Prosecutorial conduct that might be viewed as harassment or overreaching, even if sufficient to justify a mistrial on defendant's motion, therefore, does not bar retrial absent intent on the part of the prosecutor to subvert the protections afforded by the Double Jeopardy Clause. A defendant's motion for a mistrial constitutes "a deliberate election on his part to forgo his valued right to have his guilt or innocence determined before the first trier of fact." Where prosecutorial error even of a degree sufficient to warrant a mistrial has occurred, "[t]he important consideration, for purposes of the Double Jeopardy Clause, is that the defendant retain primary control over the course to be followed in the event of such error." Only where the governmental conduct in question is intended to "goad" the defendant into moving for a mistrial may a defendant raise the bar of double jeopardy to a second trial after having succeeded in aborting the first on his own motion.

Id. at 675-76, 102 S. Ct. at 2089 (citations omitted and emphasis added).

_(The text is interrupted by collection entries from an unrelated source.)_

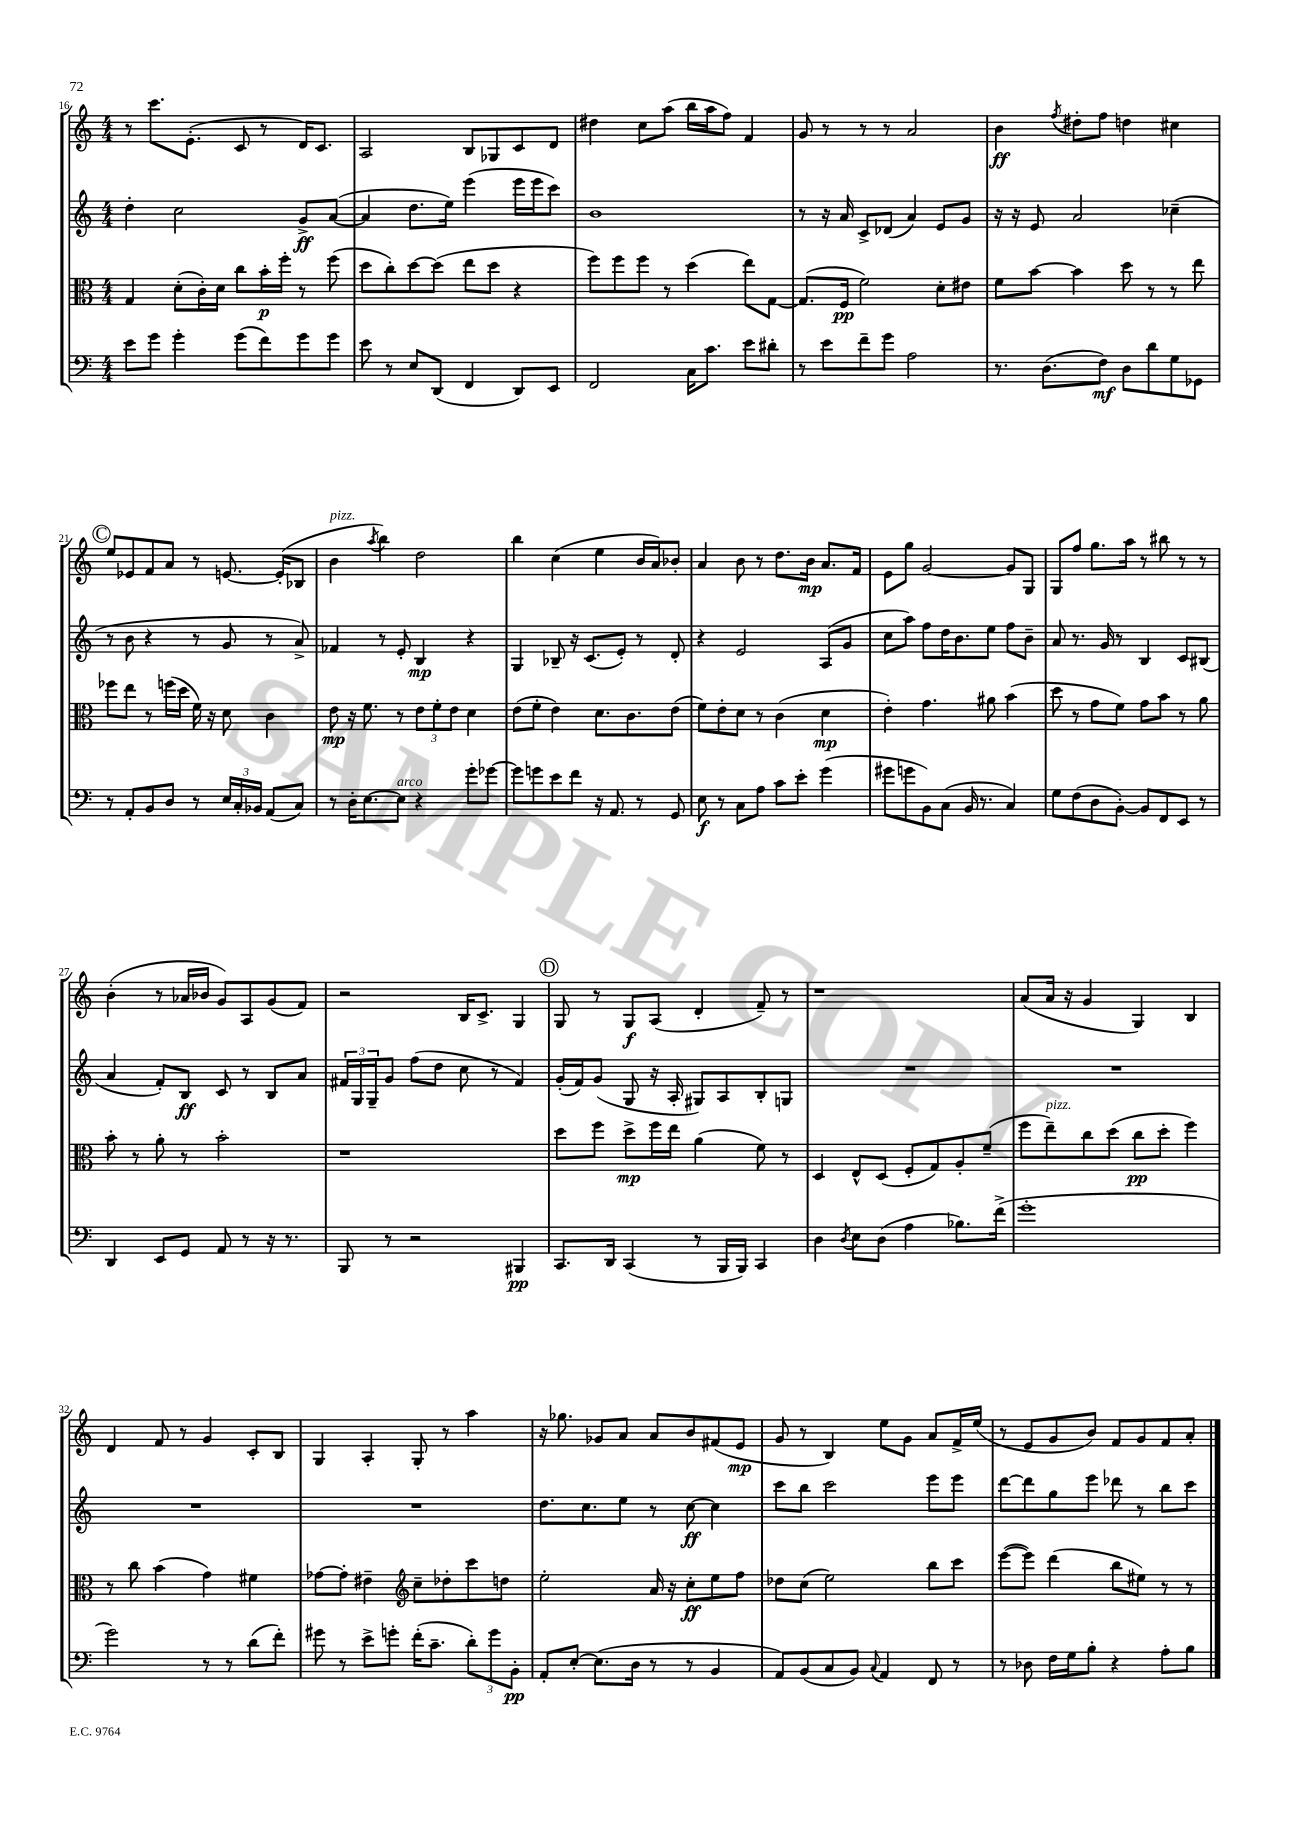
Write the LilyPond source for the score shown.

<<
\new StaffGroup <<
\new Staff = "s0" {
    \clef treble \key c \major \numericTimeSignature \time 4/4
    r8 c'''8. e'8.-.( c'8 r8 d'16) c'8. |
    a2 b8 ges8 c'8 d'8 |
    dis''4 c''8 a''8( b''16 a''16 f''8) f'4 |
    g'8 r8 r8 r8 a'2 |
    b'4\ff \acciaccatura { f''8 } dis''8-. f''8 d''4 cis''4 |
    \mark \markup { \circle "C" } e''8 ees'8 f'8 a'8 r8 e'8.~ e'16-.( bes8 |
    b'4^\markup { \italic "pizz." } \acciaccatura { a''8 } b''4) d''2 |
    b''4 c''4( e''4 b'16 a'16) bes'8-. |
    a'4 b'8 r8 d''8. b'16\mp a'8. f'16 |
    e'8 g''8 g'2~ g'8 g8 |
    g8 f''8 g''8. a''16 r8 bis''8 r8 r8 |
    b'4-.( r8 aes'16 bes'16 g'8) a8 g'8( f'8) |
    r2 b16 c'8.-> g4 |
    \mark \markup { \circle "D" } g8 r8 g8\f a8( d'4-. f'8--) r8 |
    r1 |
    a'8( a'16 r16 g'4 g4) b4 |
    d'4 f'8 r8 g'4 c'8-. b8 |
    g4 a4-. g8-. r8 a''4 |
    r16 ges''8. ges'8 a'8 a'8 b'8 fis'8( e'8\mp |
    g'8 r8 b4) e''8 g'8 a'8 f'16-> e''16( |
    r8 e'8 g'8 b'8) f'8 g'8 f'8 a'8-. \bar "|." |
}
\new Staff = "s1" {
    \clef treble \key c \major \numericTimeSignature \time 4/4
    d''4-. c''2 g'8->\ff a'8~( |
    a'4 d''8. e''16) e'''4( e'''16 e'''16 c'''8) |
    b'1 |
    r8 r16 a'16 c'8-> des'8( a'4) e'8 g'8 |
    r16 r16 e'8 a'2 ces''4--( |
    \mark \markup { \circle "C" } r8 b'8 r4 r8 g'8 r8 a'8->) |
    fes'4 r8 e'8-. b4\mp r4 |
    g4 bes8-- r16 c'8.( e'8-.) r8 d'8-. |
    r4 e'2 a8( g'8 |
    c''8 a''8) f''8 d''16 b'8. e''8 f''8 b'8-- |
    a'8 r8. g'16 r8 b4 c'8 bis8( |
    a'4 f'8-.) b8\ff c'8 r8 b8 a'8 |
    \tuplet 3/2 { fis'16 g16 g16-- } g'8 f''8( d''8 c''8 r8 fis'4) |
    \mark \markup { \circle "D" } g'16-.( f'16) g'8( g8 r16 a16-. gis8) a8 b8-. g8 |
    R1 |
    R1 |
    R1 |
    R1 |
    d''8. c''8. e''8 r8 c''8~\ff c''4 |
    c'''8 b''8 c'''2 e'''8 e'''8 |
    d'''8~ d'''8 g''8 e'''8 des'''8 r8 b''8 c'''8 \bar "|." |
}
\new Staff = "s2" {
    \clef alto \key c \major \numericTimeSignature \time 4/4
    g4 d'8-.( c'16-.) d'16 c''8 b'16-.\p f''16-. r8 f''8( |
    d''8 c''8-.) d''8~ d''8( e''8 d''8 r4 |
    f''8) f''8 f''8 r8 d''4( e''8) g8~ |
    g8.( f16\pp f'2) d'8-. eis'8 |
    f'8 b'8~ b'4 d''8 r8 r8 e''8 |
    \mark \markup { \circle "C" } fes''8 e''8 r8 f''16( d''16 f'16) r16 d'8 c'4 |
    e'8\mp r16 f'8. r8 \tuplet 3/2 { e'8 f'8-. e'8 } d'4 |
    e'8( f'8-. e'4) d'8. c'8. e'8( |
    f'8) e'8-. d'8 r8 c'4( d'4\mp |
    e'4-.) g'4. ais'8 b'4( |
    d''8 r8 g'8 f'8) g'8 b'8 r8 a'8 |
    b'8-. r8 a'8-. r8 b'2-. |
    r1 |
    \mark \markup { \circle "D" } d''8 f''8 d''8->\mp f''16 e''16 a'4( f'8) r8 |
    d4 e8-^ d8( f8-. g8) a8-. f'8--( |
    f''8 e''8--^\markup { \italic "pizz." }) c''8 d''8( c''8\pp d''8-. f''4) |
    r8 c''8 b'4( g'4) fis'4 |
    ges'8~ ges'8-. eis'4-- \clef treble c''8-- des''8-. c'''8 d''8 |
    e''2-. a'16 r16 c''8-.\ff e''8 f''8 |
    des''8 c''8( e''2) b''8 c'''8 |
    e'''8~( e'''8) d'''4( b''8 eis''8) r8 r8 \bar "|." |
}
\new Staff = "s3" {
    \clef bass \key c \major \numericTimeSignature \time 4/4
    e'8 g'8 g'4-. g'8( f'8) g'8 g'8 |
    e'8 r8 e8 d,8( f,4 d,8) e,8 |
    f,2 c16 c'8. e'8 dis'8-. |
    r8 e'8 f'8-- g'8 a2 |
    r8. d8.( f8\mf) d8 d'8 g8 ges,8 |
    \mark \markup { \circle "C" } r8 a,8-. b,8 d8 r8 \tuplet 3/2 { e16 c16-. bes,16 } a,8( c8) |
    r8 d16-. e8.~ e8^\markup { \italic "arco" } r4 g'8-. ges'8~ |
    ges'8 g'8 e'8 f'8 r16 a,8. r8 g,8 |
    e8\f r8 c8 a8 c'8 e'8-. g'4( |
    gis'8 g'8 b,8) c8( b,16 r8. c4) |
    g8 f8( d8 b,8~-.) b,8 f,8 e,8 r8 |
    d,4 e,8 g,8 a,8 r8 r16 r8. |
    b,,8 r8 r2 bis,,4\pp |
    \mark \markup { \circle "D" } c,8. d,16 c,4( r8 b,,16 b,,16) c,4 |
    d4 \acciaccatura { d8 } e8 d8( a4 bes8.) f'16->( |
    g'1-. |
    g'2) r8 r8 d'8( f'8-.) |
    gis'8 r8 e'8-> g'8-. f'16-.( c'8.-- \tuplet 3/2 { d'8-.) g'8 b,8-.\pp } |
    a,8-. e8~-. e8.( d16 r8 r8 b,4 |
    a,8) b,8( c8 b,8) \appoggiatura { c8 } a,4 f,8 r8 |
    r8 des8 f16 g16 b8-. r4 a8-. b8 \bar "|." |
}
>>
>>
\layout { \context { \Score currentBarNumber = #16 } }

Putting aside the question of Perez's failure to plead double jeopardy below, we are not persuaded that the governmental conduct which resulted in Perez's request for a mistrial was undertaken with intent to "goad" him into moving for such a mistrial. Defense counsel themselves attested to the good faith of the prosecutor at least in failing to disclose the report. Perez suggests that the government wanted a mistrial because the agent was undergoing effective cross-examination during which he was contradicting himself as to the presence of a sawed-off shotgun in the vehicle occupied by the defendants. However, even if so, it is questionable that inconsistencies in the agent's testimony concerning the location of the shotgun would have upset the government's case on the two, more serious, narcotics charges. The district court, which saw and heard Agent Roberson, concluded that the agent's error was inadvertent. It said,

And I am willing to make the assumption that Roberson didn't attempt to slide this comment in in an effort to take unfair advantage of the Defendant, and I'm willing to make that assumption mainly because it would have been crazy for him to do it in view of what's in the government's file. And I don't labor under the delusion that someone who becomes a member of a Federal Bureau of Investigation is automatically a candidate for sainthood, but I do think they are reasonably intelligent people who know and understand and appreciate the rules and there was just no point in him intentionally doing it. I have to believe that he just made a mistake in his recollection about what that other piece of paper was.

Given the above finding, which is not clearly erroneous, and the other factors of record, we are not persuaded that the government's conduct was meant to "goad" Perez into seeking a mistrial within the meaning of Oregon v. Kennedy, 456 U.S. at 675-76, 102 S. Ct. at 2089.